[ ROMAN ] THIERRY GIRANDON, Le petit sauvagneux.

Nouveau roman de Thierry Girandon, Le Petit Sauvagneux (Utopia éditions).

Revoilà l’ami Thierry Girandon en une de Litzic ! Après un mois lui étant dédié dans la rubrique l’auteur du mois (en septembre dernier), nous vous parlons de son dernier-né, Le Petit Sauvagneux, un roman nostalgique consacré aux tourments et petits bonheurs de l’enfance.

Courts chapitres.

Ce qui nous saute aux yeux d’emblée, c’est que Le Petit Sauvagneux est une succession de courts chapitres, liés entre eux par le personnage principal du livre, à savoir Jean (un prénom récurrent dans l’oeuvre de Thierry Girandon), un gamin d’une dizaine d’années. L’âge de ce personnage n’est pas clairement évoqué, mais il n’est pas encore entré dans l’adolescence puisqu’il est encore à l’école (et qu’il « fantasme » sur les grandes, ces filles du collège).

Donc nous suivons divers épisodes de sa vie, de sa famille, de ses amitiés, de ces balbutiements amoureux ou plus exactement érotiques. Le ton y est doux, nostalgique, pas sépia mais aux couleurs défraîchies de ces vieilles photographies trouvées au fond d’un carton, dans un grenier sentant la poussière et une vague odeur de moisissure. Ce Petit Sauvagneux n’est-il pas Thierry Girandon, lui-même, enfant ? Ou une transcription de son enfance dans ce personnage imaginaire plutôt attachant ? Sans doute un peu des deux, car nous n’imaginons pas une fiction pure et dure, notamment par ce choix délibéré d’y placer des éléments propres à cette époque, c’est-à-dire les années 70-80, époque à laquelle l’auteur devait avoir approximativement l’âge de son héros.

Nostalgique, touchant, universel.

Ce bouquin est donc une plongée dans un passé pas si lointain, nuancé par le lustre des souvenirs, diffus, de cet âge de tous les possibles, de ces journées passées à jouer aux billes, à s’imaginer des revolvers et des morts lors de duels fratricides. Tout y est magique, mais également un peu déroutant. Magique parce que cela éveille forcément chez nous nos propres histoires d’antan, de ces jeux innocents qui nous faisaient vibrer des après-midi entiers, de ces bêtises sans conséquence puisque enfantines. Déroutant parce que l’écriture de Thierry Girandon, toujours habitée par une poésie lumineuse, semble extraite, justement, de ce regard enfantin extatique.
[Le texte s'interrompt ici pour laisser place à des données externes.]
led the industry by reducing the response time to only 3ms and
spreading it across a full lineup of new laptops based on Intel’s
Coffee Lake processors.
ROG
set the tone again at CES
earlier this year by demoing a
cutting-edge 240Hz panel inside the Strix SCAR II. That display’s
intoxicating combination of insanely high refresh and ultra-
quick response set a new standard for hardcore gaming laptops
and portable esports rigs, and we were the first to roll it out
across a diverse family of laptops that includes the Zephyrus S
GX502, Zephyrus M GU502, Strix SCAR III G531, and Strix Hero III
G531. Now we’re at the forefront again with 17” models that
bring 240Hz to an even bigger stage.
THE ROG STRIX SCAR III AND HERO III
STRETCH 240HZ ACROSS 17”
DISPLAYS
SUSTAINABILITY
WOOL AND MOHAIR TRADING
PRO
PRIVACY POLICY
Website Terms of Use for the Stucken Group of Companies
Un peu comme si la joie s’était volatilisé dans les flammes de l’incendie d’une maison abandonnée.

Pourtant, ce livre nous touche. Parce que Le Petit Sauvagneux n’est pas un auto-apitoiement sur le temps qui passe et qui parsème nos cheveux, nos barbes (et même nos poils pubiens) de gris. Non, il dégage plutôt chez nous ce sentiment que Thierry Girandon a photographié ces souvenirs, et en a retransmis, telle quelle, l’image, à travers des mots judicieusement choisis, mais avec la vie captive à l’intérieur de ce Polaroïd. Il ne nous reste dès lors qu’à imaginer l’ensemble en mouvement, changer Gilles en Sébastien (par exemple, un ami d’enfance quoi), de transposer les lieux et de se remémorer nos propres vies d’avant.
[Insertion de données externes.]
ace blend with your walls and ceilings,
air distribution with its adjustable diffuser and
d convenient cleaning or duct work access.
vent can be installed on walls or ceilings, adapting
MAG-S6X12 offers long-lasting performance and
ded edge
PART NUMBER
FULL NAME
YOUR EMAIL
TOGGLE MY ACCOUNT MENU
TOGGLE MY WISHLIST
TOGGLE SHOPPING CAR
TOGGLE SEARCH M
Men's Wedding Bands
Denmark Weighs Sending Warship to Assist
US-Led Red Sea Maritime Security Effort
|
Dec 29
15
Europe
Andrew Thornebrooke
Le Petit Sauvagneux, c’est un peu de nous, simplement.

Dès lors, nous ne pouvons que nous retrouver dans le personnage de Jean. Parce que l’enfance reste ce moment où nos seules préoccupations étaient de dormir, de manger, d’attendre les grandes vacances et de jeter un coup d’oeil timide sous les jupes des filles. Nous ne pouvons que nous rappeler ces guerres épiques, avec nos épées en carton ou faite de simples branches de chêne tombées à terre après la tempête, de ces découvertes simples mais tellement évidentes qu’elles semblent aujourd’hui totalement tombées en désuétude face à la toute-puissance des écrans.

Alors finalement, ce petit pincement au cœur que nous ressentons en lisant Le Petit Sauvagneux, n’est-il pas simplement dû au fait que tout cela est derrière nous et que nos enfants, gavés de jeux vidéo, de youtubeurs (et autres réseaux sociaux) et de ce genre de conneries, ne vivront jamais aussi intensément que nous les moments joyeux de l’enfance ? Parce que, à nos âges, il est difficile de ne pas s’être entendu dire, un jour, que c’était mieux avant ?

En tout cas, avec ce nouvel exercice littéraire, nous ne pouvons que constater que Thierry Girandon, c’est toujours aussi mieux qu’avant.